Dataset content:
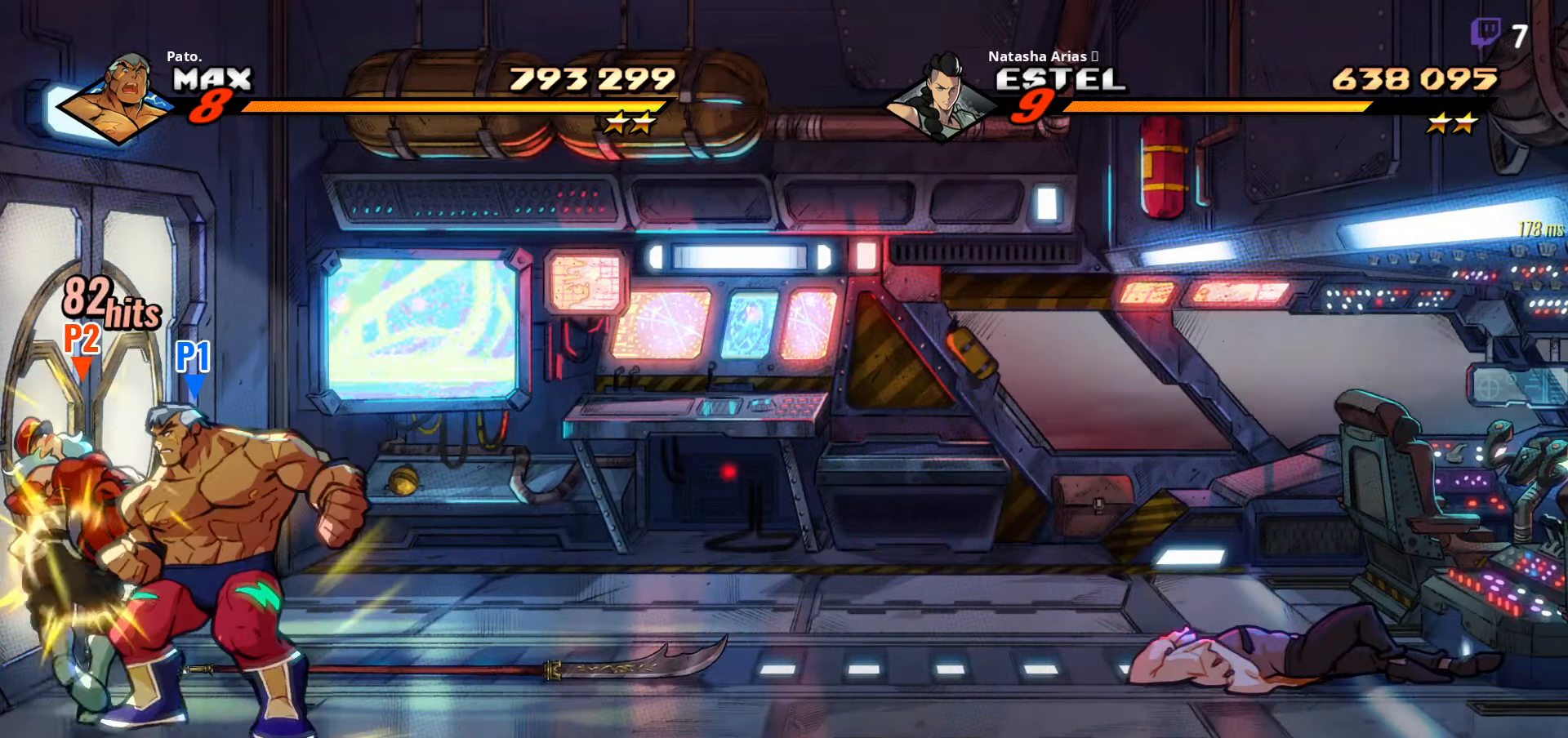
{"buttons": ["Y"], "right_stick": "center", "events": [[50, "Y", "up"], [83, "Y", "down"], [133, "Y", "up"], [350, "Y", "down"], [450, "Y", "up"], [500, "Y", "down"]]}
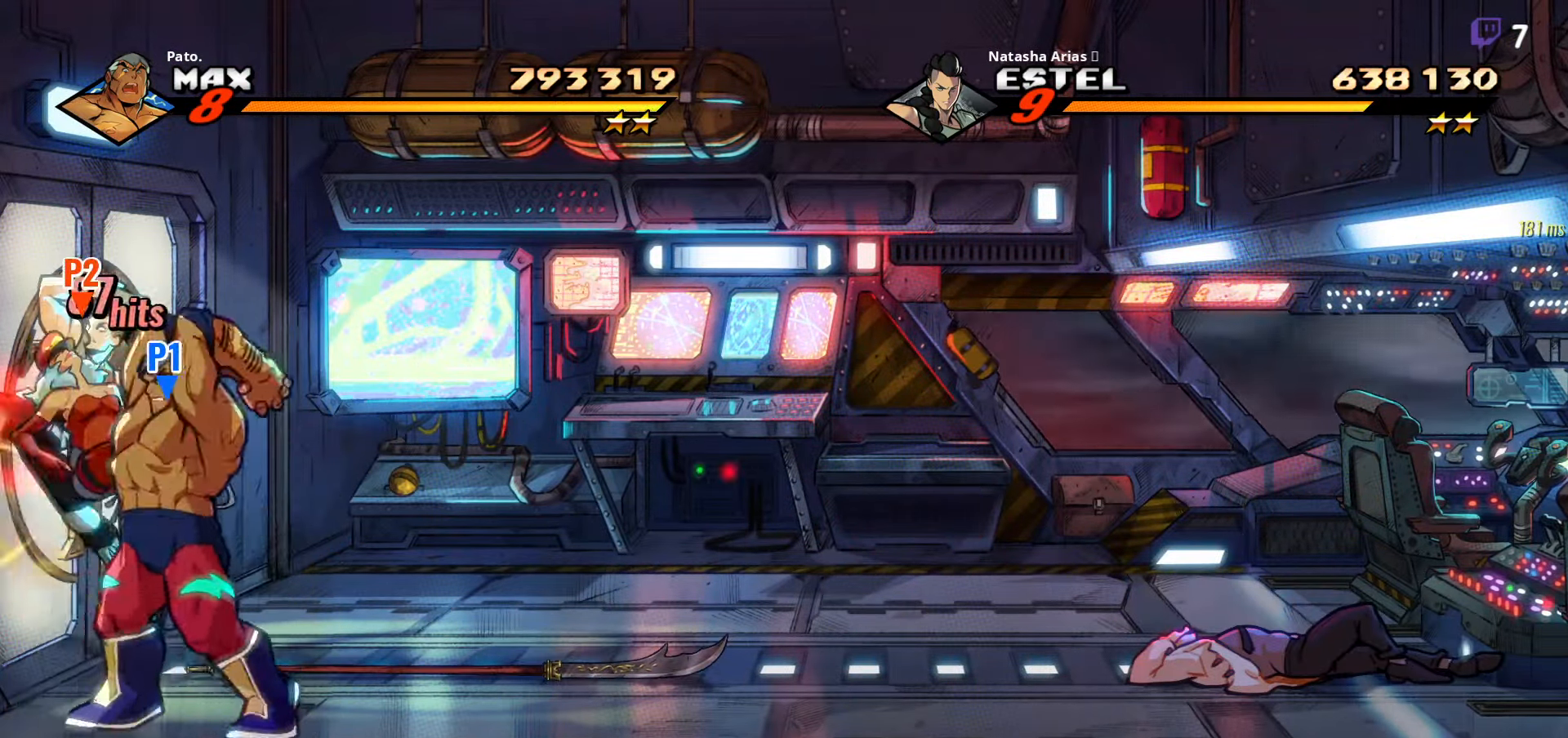
{"buttons": ["Y"], "right_stick": "center", "events": [[66, "Y", "up"], [100, "Y", "down"], [150, "Y", "up"], [250, "Y", "down"], [300, "Y", "up"], [367, "Y", "down"], [417, "Y", "up"], [483, "Y", "down"]]}
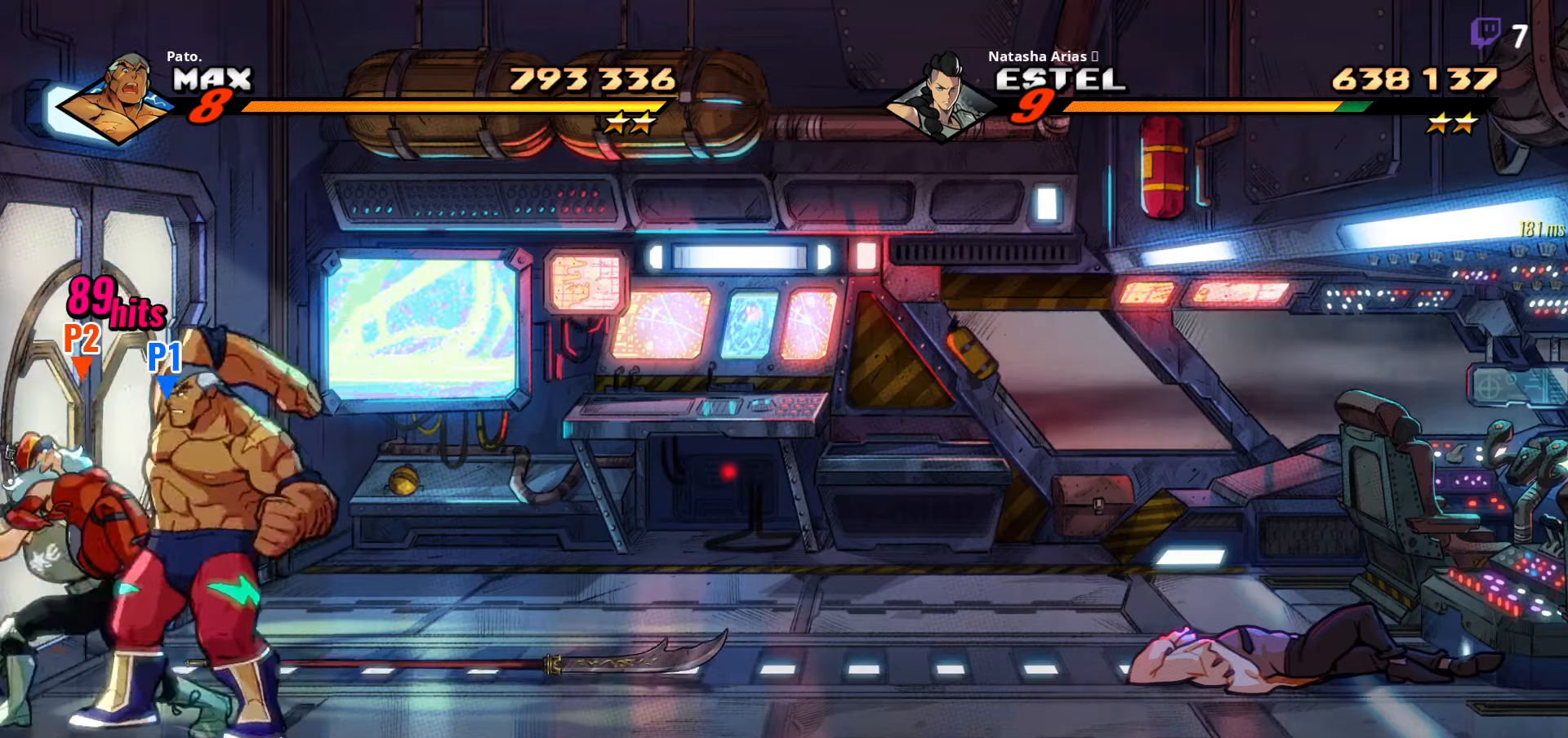
{"buttons": [], "right_stick": "center", "events": [[17, "Y", "up"], [83, "Y", "down"], [150, "Y", "up"], [217, "Y", "down"], [467, "Y", "up"]]}
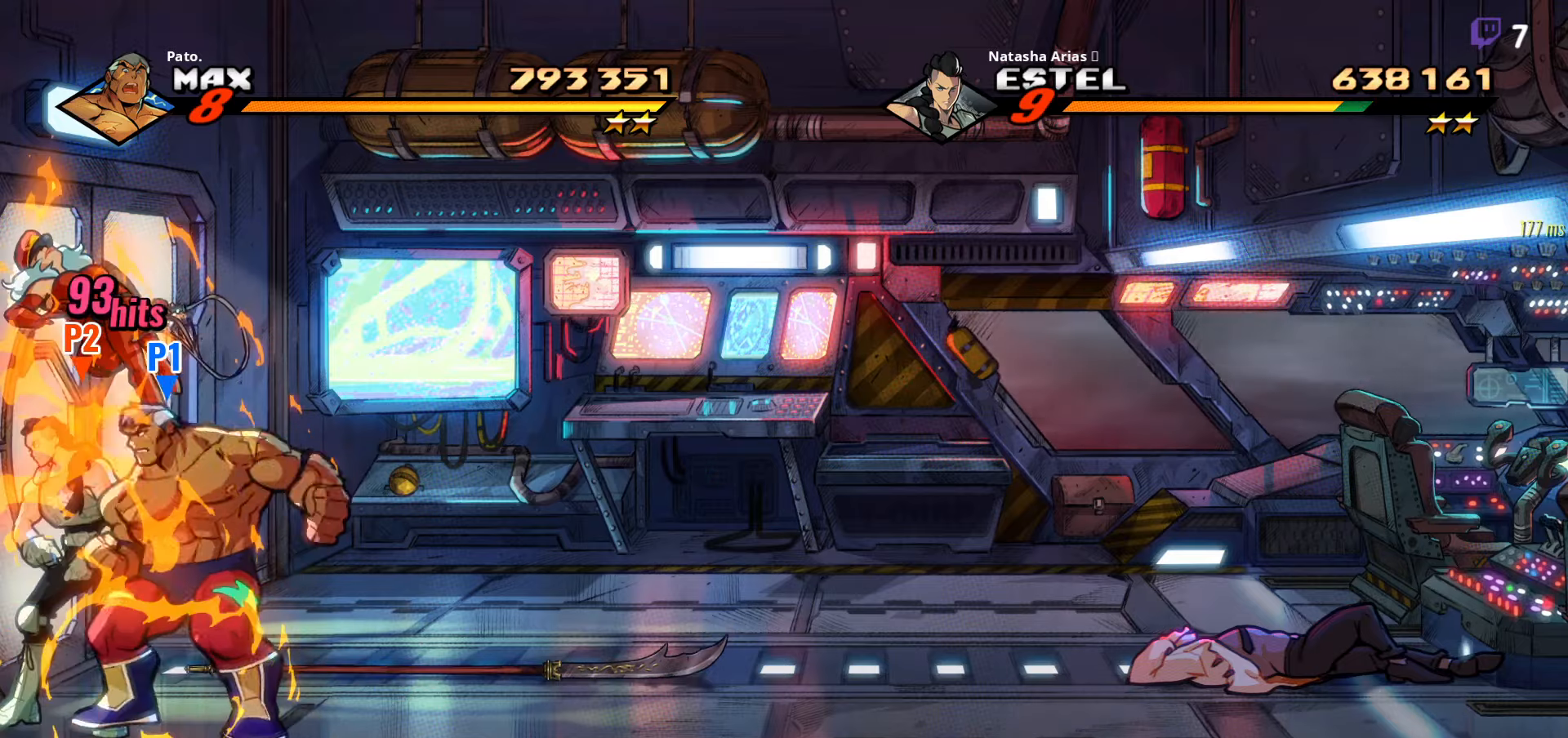
{"buttons": [], "right_stick": "center", "events": [[17, "Y", "down"], [83, "Y", "up"], [150, "Y", "down"], [217, "Y", "up"], [300, "Y", "down"], [383, "Y", "up"], [433, "Y", "down"], [483, "Y", "up"]]}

Work required: From the material above, output every line exactly as written, dropping any picture.

Answer to the exercise:
{"buttons": ["Y"], "right_stick": "center", "events": [[50, "Y", "up"], [83, "Y", "down"], [133, "Y", "up"], [350, "Y", "down"], [450, "Y", "up"], [500, "Y", "down"]]}
{"buttons": ["Y"], "right_stick": "center", "events": [[66, "Y", "up"], [100, "Y", "down"], [150, "Y", "up"], [250, "Y", "down"], [300, "Y", "up"], [367, "Y", "down"], [417, "Y", "up"], [483, "Y", "down"]]}
{"buttons": [], "right_stick": "center", "events": [[17, "Y", "up"], [83, "Y", "down"], [150, "Y", "up"], [217, "Y", "down"], [467, "Y", "up"]]}
{"buttons": [], "right_stick": "center", "events": [[17, "Y", "down"], [83, "Y", "up"], [150, "Y", "down"], [217, "Y", "up"], [300, "Y", "down"], [383, "Y", "up"], [433, "Y", "down"], [483, "Y", "up"]]}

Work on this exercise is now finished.